AI Chatbots Rewrite Code for Technology Sector’s Future

ChatGPT has ignited the world’s imagination about the power of artificial intelligence (AI). As science fiction is transformed into applications with real business potential, we may be on the cusp of a new product cycle that breathes new life into the technology sector after a harsh year for investors.

Since last November, the world has been abuzz with talk about AI. OpenAI’s launch of ChatGPT, a conversational chatbot built on the latest generation of large-scale language models (GPT-3), marked a huge leap forward in the application of AI for real-world uses. For the first time, people discovered the magic of communicating with a machine using natural language—and receiving rapid responses with an unprecedented level of sophistication.

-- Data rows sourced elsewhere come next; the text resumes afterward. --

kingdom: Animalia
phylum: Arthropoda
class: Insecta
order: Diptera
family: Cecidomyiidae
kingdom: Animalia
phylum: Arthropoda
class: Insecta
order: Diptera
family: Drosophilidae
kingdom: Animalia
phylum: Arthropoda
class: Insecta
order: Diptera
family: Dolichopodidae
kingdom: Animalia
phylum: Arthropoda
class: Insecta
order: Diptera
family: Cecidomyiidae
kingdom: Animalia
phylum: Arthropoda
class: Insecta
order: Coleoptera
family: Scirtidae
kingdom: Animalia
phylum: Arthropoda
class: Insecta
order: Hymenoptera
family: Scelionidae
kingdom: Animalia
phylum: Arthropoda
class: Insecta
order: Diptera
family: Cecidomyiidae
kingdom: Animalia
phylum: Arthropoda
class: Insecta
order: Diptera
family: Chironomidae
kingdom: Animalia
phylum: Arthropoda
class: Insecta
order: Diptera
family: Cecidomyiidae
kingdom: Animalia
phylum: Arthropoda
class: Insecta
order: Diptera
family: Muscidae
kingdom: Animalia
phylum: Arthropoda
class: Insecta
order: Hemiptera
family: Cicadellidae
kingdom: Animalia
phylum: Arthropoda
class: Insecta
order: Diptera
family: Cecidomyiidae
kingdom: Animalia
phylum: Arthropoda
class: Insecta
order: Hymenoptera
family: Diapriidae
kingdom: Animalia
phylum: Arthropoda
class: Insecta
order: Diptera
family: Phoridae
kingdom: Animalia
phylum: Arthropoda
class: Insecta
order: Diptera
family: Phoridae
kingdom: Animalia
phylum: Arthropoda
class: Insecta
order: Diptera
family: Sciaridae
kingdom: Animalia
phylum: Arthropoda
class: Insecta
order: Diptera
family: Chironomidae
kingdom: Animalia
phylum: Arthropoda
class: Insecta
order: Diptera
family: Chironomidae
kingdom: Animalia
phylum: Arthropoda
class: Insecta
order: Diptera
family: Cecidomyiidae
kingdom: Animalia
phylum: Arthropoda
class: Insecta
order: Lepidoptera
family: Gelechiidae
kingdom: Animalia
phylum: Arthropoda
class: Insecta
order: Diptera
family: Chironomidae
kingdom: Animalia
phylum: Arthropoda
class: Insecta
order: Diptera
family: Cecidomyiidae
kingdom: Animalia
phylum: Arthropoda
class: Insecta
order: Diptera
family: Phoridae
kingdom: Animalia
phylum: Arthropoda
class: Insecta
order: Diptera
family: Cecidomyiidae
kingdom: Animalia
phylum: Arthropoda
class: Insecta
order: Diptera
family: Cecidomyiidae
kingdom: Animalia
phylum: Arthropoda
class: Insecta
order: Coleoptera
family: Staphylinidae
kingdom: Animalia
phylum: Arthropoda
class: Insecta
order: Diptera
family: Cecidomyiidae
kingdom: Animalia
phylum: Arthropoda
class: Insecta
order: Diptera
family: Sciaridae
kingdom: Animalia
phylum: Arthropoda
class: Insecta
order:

Is This the Next “Killer App”?

The disruptive power spread like wildfire. By January 2023, the app had reached 100 million users. Microsoft made a multibillion-dollar investment in OpenAI. Google announced plans to shake up its search engine. ChatGPT unleashed profound business and social implications. Educators worry that it may soon be hard to distinguish real students’ work from computer-generated essays.

Surging popular interest has renewed optimism that this may be the “killer app” of cloud computing. While initial excitement over AR/VR gaming, cryptocurrency, and the metaverse has faded, industrial-grade inferencing offers transformative potential for productivity and economic growth.

Last year’s downturn left many investors concerned that the tech product cycle was over. Some see the recent rally as a bear market bounce. But innovation is a continuum: today, we’re experiencing a “hand-off” of growth leadership from the mobile-based ecosystem to cloud-based hyperscale computing. At the same time, the digital transformation in consumer technology of recent years is giving way to a breakthrough in industrial-scale productivity. Deploying an accessible, functional AI tool—which requires high-performance processing at scale—was previously impossible in a world of on-premises computing. Now, the abundance of cheap and powerful computing created by seven years of hyperscale cloud buildouts will enable new use cases.